The word "input" may appear in the records below. Report how many lines contain it, and write nothing besides the number.

> **STUDY MATERIAL**:
- Opening Delimiter -
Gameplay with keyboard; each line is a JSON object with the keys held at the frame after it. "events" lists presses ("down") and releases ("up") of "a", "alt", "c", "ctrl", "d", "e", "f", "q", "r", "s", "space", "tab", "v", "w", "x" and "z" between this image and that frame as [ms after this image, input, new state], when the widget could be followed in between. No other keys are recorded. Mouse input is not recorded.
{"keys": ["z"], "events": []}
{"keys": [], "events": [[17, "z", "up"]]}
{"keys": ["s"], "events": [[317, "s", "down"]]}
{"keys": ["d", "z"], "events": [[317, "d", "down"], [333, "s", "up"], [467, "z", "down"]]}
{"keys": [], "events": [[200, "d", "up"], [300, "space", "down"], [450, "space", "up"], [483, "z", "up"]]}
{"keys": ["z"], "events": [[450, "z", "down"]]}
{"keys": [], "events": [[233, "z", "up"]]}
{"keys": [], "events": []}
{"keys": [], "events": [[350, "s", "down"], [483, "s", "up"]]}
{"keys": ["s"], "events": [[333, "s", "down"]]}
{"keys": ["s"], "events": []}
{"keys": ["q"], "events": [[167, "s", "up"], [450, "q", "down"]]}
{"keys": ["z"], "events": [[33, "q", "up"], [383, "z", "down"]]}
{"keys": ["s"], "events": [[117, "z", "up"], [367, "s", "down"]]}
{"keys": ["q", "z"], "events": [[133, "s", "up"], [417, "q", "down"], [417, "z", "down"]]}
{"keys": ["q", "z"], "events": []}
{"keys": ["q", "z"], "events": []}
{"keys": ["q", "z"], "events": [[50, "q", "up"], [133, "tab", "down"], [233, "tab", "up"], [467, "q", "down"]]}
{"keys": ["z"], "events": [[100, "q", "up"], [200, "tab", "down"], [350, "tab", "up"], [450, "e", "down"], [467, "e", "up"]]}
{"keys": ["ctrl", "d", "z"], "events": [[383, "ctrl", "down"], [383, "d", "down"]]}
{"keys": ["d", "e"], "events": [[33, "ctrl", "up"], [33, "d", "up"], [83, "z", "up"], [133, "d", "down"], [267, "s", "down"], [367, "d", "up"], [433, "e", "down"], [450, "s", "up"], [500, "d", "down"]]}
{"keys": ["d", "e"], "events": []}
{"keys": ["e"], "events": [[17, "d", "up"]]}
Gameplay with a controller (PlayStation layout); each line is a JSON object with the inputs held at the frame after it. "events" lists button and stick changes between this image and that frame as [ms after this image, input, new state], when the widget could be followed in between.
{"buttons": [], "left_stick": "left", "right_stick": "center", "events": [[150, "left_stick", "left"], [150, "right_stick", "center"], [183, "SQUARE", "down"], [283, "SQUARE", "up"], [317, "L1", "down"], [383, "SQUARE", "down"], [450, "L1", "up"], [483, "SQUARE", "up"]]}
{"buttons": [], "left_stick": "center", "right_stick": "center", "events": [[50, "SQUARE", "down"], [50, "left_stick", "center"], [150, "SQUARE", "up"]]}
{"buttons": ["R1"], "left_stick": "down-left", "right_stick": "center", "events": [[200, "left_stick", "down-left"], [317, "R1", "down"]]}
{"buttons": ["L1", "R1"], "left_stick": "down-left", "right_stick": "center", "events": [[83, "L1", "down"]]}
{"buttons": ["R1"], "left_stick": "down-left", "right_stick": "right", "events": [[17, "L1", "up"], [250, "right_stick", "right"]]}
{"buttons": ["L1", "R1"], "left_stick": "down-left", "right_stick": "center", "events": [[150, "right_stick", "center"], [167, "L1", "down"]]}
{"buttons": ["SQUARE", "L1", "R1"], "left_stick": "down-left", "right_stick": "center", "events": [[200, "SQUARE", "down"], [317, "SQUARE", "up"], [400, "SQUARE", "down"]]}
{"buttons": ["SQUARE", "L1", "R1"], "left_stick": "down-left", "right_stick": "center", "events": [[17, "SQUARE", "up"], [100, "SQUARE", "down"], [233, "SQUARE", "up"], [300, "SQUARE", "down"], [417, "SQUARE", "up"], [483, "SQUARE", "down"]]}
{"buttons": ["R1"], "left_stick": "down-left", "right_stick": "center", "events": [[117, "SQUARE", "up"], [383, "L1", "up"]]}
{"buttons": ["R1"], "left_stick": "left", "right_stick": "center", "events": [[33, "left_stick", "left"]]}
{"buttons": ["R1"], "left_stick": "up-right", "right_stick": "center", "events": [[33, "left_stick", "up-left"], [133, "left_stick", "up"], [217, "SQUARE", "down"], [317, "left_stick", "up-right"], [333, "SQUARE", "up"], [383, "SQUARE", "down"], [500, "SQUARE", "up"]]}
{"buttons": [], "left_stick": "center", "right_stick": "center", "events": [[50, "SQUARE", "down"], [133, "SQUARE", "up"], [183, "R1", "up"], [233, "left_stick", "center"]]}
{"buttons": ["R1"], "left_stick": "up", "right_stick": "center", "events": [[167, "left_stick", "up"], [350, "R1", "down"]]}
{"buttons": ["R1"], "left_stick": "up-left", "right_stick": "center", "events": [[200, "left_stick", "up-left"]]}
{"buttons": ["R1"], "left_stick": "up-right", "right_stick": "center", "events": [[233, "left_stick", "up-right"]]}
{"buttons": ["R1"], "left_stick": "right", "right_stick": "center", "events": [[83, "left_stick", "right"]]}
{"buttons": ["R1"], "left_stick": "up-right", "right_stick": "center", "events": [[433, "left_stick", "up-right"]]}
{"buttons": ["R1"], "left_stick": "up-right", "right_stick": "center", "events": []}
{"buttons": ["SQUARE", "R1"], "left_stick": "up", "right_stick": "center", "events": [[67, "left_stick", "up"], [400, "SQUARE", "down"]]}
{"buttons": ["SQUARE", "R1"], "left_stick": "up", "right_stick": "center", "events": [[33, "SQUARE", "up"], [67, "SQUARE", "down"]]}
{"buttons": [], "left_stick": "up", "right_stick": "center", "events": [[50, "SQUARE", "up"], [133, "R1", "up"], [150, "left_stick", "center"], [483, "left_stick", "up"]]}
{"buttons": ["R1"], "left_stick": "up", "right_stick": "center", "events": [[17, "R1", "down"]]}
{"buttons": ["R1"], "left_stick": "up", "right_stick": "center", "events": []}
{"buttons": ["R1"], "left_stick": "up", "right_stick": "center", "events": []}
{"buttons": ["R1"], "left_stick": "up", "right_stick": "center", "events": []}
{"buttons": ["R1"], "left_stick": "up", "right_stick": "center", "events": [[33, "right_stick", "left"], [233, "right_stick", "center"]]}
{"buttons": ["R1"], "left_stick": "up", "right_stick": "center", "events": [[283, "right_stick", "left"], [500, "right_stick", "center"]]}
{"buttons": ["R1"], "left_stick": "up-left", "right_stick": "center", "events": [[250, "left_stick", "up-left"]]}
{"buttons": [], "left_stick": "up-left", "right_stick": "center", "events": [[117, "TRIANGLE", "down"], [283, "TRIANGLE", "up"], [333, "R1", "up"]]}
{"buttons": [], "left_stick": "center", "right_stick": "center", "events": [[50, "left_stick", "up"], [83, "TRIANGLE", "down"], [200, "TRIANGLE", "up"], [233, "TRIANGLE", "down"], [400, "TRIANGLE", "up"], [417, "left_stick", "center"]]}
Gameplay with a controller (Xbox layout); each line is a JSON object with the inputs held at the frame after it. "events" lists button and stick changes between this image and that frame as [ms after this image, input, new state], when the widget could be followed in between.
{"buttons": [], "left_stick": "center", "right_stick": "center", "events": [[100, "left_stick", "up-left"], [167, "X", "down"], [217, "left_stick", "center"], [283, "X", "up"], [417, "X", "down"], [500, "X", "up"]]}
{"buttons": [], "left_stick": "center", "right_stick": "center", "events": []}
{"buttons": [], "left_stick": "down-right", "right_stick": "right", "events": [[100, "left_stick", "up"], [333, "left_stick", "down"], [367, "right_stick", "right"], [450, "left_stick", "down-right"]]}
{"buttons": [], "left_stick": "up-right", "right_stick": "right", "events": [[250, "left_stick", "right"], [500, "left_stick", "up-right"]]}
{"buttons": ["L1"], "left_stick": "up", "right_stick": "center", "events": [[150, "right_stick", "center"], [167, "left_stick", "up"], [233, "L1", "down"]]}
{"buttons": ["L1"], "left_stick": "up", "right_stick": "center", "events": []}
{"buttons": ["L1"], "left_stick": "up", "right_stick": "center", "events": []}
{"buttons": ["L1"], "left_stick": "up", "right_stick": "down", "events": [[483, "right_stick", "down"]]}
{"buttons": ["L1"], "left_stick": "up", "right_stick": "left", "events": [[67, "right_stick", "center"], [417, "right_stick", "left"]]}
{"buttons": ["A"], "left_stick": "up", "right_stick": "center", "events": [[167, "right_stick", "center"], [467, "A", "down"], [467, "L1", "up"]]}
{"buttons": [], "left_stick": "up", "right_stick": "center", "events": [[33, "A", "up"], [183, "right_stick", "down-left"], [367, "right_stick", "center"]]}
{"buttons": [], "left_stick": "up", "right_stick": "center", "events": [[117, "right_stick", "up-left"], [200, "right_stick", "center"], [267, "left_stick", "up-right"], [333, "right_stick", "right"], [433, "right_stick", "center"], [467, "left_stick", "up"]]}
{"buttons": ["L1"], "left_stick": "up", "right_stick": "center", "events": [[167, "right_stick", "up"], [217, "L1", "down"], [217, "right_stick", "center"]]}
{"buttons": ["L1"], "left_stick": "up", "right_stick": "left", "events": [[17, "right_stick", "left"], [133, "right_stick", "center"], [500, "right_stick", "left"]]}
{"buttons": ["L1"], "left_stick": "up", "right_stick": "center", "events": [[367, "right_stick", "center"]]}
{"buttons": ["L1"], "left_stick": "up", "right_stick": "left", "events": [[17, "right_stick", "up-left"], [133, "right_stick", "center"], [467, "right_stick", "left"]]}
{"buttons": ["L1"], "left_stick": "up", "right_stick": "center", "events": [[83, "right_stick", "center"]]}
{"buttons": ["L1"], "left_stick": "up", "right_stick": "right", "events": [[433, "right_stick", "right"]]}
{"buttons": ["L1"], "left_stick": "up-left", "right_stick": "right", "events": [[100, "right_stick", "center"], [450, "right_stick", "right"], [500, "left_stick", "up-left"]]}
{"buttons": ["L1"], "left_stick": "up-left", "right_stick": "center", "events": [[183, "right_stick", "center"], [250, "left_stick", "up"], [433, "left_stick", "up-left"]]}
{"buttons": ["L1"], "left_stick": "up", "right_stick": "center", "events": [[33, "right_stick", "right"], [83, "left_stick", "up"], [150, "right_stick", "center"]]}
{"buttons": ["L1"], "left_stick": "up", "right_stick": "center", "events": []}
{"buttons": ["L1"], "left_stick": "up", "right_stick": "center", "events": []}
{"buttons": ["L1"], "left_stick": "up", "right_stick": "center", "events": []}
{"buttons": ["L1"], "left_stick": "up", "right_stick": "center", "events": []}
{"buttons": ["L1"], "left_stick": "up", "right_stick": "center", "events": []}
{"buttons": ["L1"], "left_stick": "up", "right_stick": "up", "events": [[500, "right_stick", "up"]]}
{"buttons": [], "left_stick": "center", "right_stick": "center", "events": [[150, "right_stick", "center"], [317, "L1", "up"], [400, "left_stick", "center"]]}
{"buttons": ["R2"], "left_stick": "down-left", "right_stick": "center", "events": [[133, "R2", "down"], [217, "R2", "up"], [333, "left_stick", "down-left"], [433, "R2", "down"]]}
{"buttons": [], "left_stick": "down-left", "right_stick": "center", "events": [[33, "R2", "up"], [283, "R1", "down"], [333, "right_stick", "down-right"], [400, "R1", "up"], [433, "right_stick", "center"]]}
- Closing Delimiter -
> **OUTPUT OF THE TASK**: 3